Robots Sim
Strands Robots Sim is a Python library for controlling robots in simulated environments with natural language through Strands Agents. It lets you develop and test robot control strategies without physical hardware, using the same policy abstraction as Strands Robots.
The library provides two execution modes as Strands agent tools: SimEnv for full episode execution where the agent specifies a task and the policy runs to completion, and SteppedSimEnv for iterative control where the agent observes camera feedback after each batch of steps and adapts its instructions accordingly. This enables a dual-system pattern where the agent handles high-level reasoning and planning while a VLA policy handles low-level motor control.
Getting started¶
Installation¶
pip install strands-robots-sim
# For simulation environment dependencies (e.g. Libero)
pip install strands-robots-sim[sim]
Basic usage¶
from strands import Agent
from strands_robots_sim import SimEnv, gr00t_inference
sim_env = SimEnv(
tool_name="my_sim",
env_type="libero",
task_suite="libero_10",
data_config="libero_10",
)
agent = Agent(tools=[sim_env, gr00t_inference])
# Start inference service
agent.tool.gr00t_inference(
action="start",
checkpoint_path="/data/checkpoints/model",
port=8000,
data_config="examples.Libero.custom_data_config:LiberoDataConfig",
)
# Run a task
agent("Run the task 'pick up the red block' for 5 episodes with video recording")
How it works¶
graph TD
A[Natural Language<br/>'Pick up the red block'] --> B[Strands Agent]
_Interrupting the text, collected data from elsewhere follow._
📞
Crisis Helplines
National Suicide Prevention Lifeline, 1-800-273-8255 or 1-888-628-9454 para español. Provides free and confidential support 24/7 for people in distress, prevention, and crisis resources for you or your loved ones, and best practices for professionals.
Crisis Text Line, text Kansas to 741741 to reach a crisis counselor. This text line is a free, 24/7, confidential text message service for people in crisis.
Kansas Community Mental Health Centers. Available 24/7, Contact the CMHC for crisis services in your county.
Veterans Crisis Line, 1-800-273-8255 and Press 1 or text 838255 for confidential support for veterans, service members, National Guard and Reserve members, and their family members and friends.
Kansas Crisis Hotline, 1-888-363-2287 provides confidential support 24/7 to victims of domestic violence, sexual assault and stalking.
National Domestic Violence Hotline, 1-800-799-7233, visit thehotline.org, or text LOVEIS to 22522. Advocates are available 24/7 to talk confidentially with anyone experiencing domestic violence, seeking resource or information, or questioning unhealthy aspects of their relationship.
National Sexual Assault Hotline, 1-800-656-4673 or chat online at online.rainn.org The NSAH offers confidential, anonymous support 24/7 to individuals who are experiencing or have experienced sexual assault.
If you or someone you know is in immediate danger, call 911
B --> C[SimEnv / SteppedSimEnv]
C --> D[Policy Provider]
C --> G[Simulation Environment]
D --> F[Action Chunk]
F --> G
G -.->|Observation| C
G -.->|Visual Feedback + State<br/>SteppedSimEnv only| B
classDef input fill:#2ea44f,stroke:#1b7735,color:#fff
classDef agent fill:#0969da,stroke:#044289,color:#fff
classDef policy fill:#8250df,stroke:#5a32a3,color:#fff
classDef simulation fill:#bf8700,stroke:#875e00,color:#fff
class A input
class B,C agent
class D,F policy
class G simulation
The agent receives a natural language instruction and routes it to a simulation tool. The tool coordinates with a policy provider to generate action chunks, which are executed in the simulation environment. Observations flow back for the next inference cycle. In SteppedSimEnv mode, camera images and state are also returned to the agent so it can reason about progress and adapt.
Architecture¶
flowchart TB
subgraph Agent["🤖 Strands Agent"]
NL[Natural Language Input]
Tools[Tool Registry]
end
subgraph SimTool["🦾 Simulation Tool"]
direction TB
SE[SimEnv:<br/>Full Episode Execution]
SSE[SteppedSimEnv:<br/>Iterative Control]
TM[Task Manager]
AS[Async Executor]
end
subgraph Policy["🧠 Policy Layer"]
direction TB
PA[Policy Abstraction]
GP[GR00T Policy]
MP[Mock Policy]
CP[Custom Policy]
end
subgraph SimLayer["🔧 Simulation Layer"]
direction TB
ENV[Environment Abstraction]
SUITES[Task Suites]
CAM[Camera Interfaces]
STATE[State Management]
end
NL --> Tools
Tools --> SE
Tools --> SSE
SE --> TM
SSE --> TM
TM --> AS
AS --> PA
PA --> GP
PA --> MP
PA --> CP
AS --> ENV
ENV --> SUITES
ENV --> CAM
ENV --> STATE
classDef agentStyle fill:#0969da,stroke:#044289,color:#fff
classDef toolStyle fill:#2ea44f,stroke:#1b7735,color:#fff
classDef policyStyle fill:#8250df,stroke:#5a32a3,color:#fff
classDef simStyle fill:#d73a49,stroke:#a72b3a,color:#fff
class NL,Tools agentStyle
class SE,SSE,TM,AS toolStyle
class PA,GP,MP,CP policyStyle
class ENV,SUITES,CAM,STATE simStyle
Execution modes¶
SimEnv - full episode execution¶
The agent specifies a task once and the policy runs the full episode autonomously. This is the simpler mode, suited for benchmarking and well-defined tasks.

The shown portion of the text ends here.